Point 10:  Tables and Figures

Table S2 - as per point above, Table S2 is lacking information about which FISH probes were used.  Also, microarray nomenclature could be given for copy number alterations and would strengthen the rigor of this information for readers.  

Figure 2.  Data labels to show percents for each bar in the histogram in each group, or perhaps a data table below the figure would allow the reader to easily see the numeric value of reclassification the author's are showing with this figure.  E.g. in before OGM DIPSS plus ~50% of the patients were N/A.  Showing how this is redistributed among the groups would make a more enticing figure.  Alternatively, data series could be used showing where cases went using a hatched or alternatively coloured bar on top of the original histogram data showing the distribution of cases added to each group or re-classified.  

Author Response

Please see the attachment

Author Response File: Author Response.docx

Reviewer 2 Report

Authors report on application of OGM in 21 MPS patients.

major comments:

- authors need to discuss the fact that MPS-cells are present in mosaic with normal, non-cancer cells. Thus, OGM may miss aberrant clones below a certain cut-off. 

- state what is thecut-off rate of OGM. is it 5, 10, 20, 30%?

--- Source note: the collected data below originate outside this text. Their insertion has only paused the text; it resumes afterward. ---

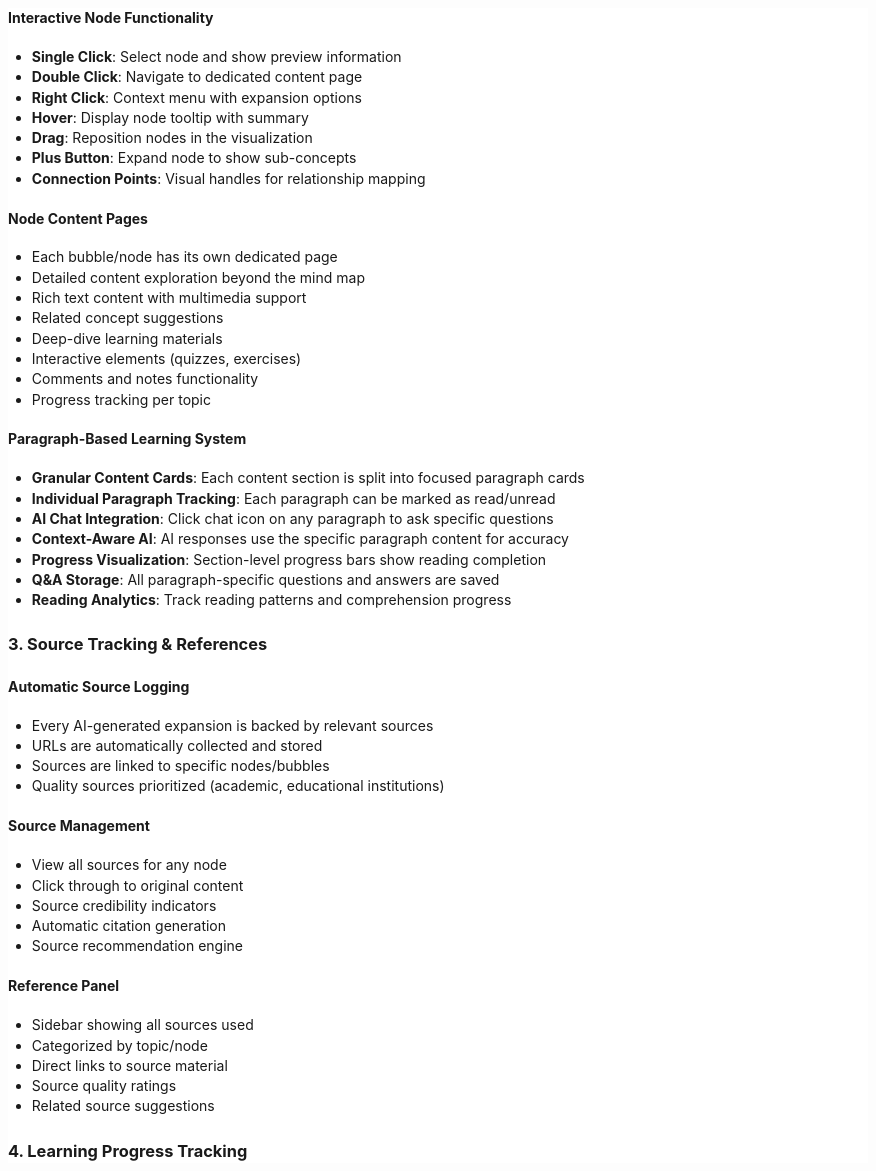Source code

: #### Interactive Node Functionality
- **Single Click**: Select node and show preview information
- **Double Click**: Navigate to dedicated content page
- **Right Click**: Context menu with expansion options
- **Hover**: Display node tooltip with summary
- **Drag**: Reposition nodes in the visualization
- **Plus Button**: Expand node to show sub-concepts
- **Connection Points**: Visual handles for relationship mapping

#### Node Content Pages
- Each bubble/node has its own dedicated page
- Detailed content exploration beyond the mind map
- Rich text content with multimedia support
- Related concept suggestions
- Deep-dive learning materials
- Interactive elements (quizzes, exercises)
- Comments and notes functionality
- Progress tracking per topic

#### Paragraph-Based Learning System
- **Granular Content Cards**: Each content section is split into focused paragraph cards
- **Individual Paragraph Tracking**: Each paragraph can be marked as read/unread
- **AI Chat Integration**: Click chat icon on any paragraph to ask specific questions
- **Context-Aware AI**: AI responses use the specific paragraph content for accuracy
- **Progress Visualization**: Section-level progress bars show reading completion
- **Q&A Storage**: All paragraph-specific questions and answers are saved
- **Reading Analytics**: Track reading patterns and comprehension progress

### 3. Source Tracking & References

#### Automatic Source Logging
- Every AI-generated expansion is backed by relevant sources
- URLs are automatically collected and stored
- Sources are linked to specific nodes/bubbles
- Quality sources prioritized (academic, educational institutions)

#### Source Management
- View all sources for any node
- Click through to original content
- Source credibility indicators
- Automatic citation generation
- Source recommendation engine

#### Reference Panel
- Sidebar showing all sources used
- Categorized by topic/node
- Direct links to source material
- Source quality ratings
- Related source suggestions

### 4. Learning Progress Tracking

- state that OGM did not detect any genetic chnages in 12/21 cases. Accordingly, OGM was not helpful  in >50% of the cases. Please revise title, abstract and overall conclusions, which are misleading by now. OGM combined with NGS and karyotype may lead to 100% of risk stratifications - but the ~60% of normal result cases in OGM were only informtive as NGS found some aberrations. 

 

minor comments:

- Check name of Ref 24 in line 24 - it is since 2 editions no longer 'cytogenetic' but 'cytogenomic'

- replace 'conventional cytogenetics' by 'banding cytogenetics'

Author Response

Please see the attachment

Author Response File: Author Response.docx

Round 2

Reviewer 2 Report

Thanks for amendments in the paper

 

Still in results it is given  the impression that there is a difference in classifying cases when only doing GTG-banding and when only doing OGM.

This is incorrect - please clrealy state in text and Table and figures that you compare pure banding cytogenetic results with results after NGS plus OGM.

Also make clear which / how many cases really profited from additonal NGS only and additional OGM only - as far as this referee sees most progress in classifying comes due to NGS and not due to OGM. 

Author Response

Please see the attachment.

Kind regards

 

Author Response File: Author Response.docx

Round 3

Reviewer 2 Report

Authors still have not reviesed the text accordingly - they insist to reptort big success of using OGM additionally to NGS and banding cytogenetics  see line 95 and 410 following.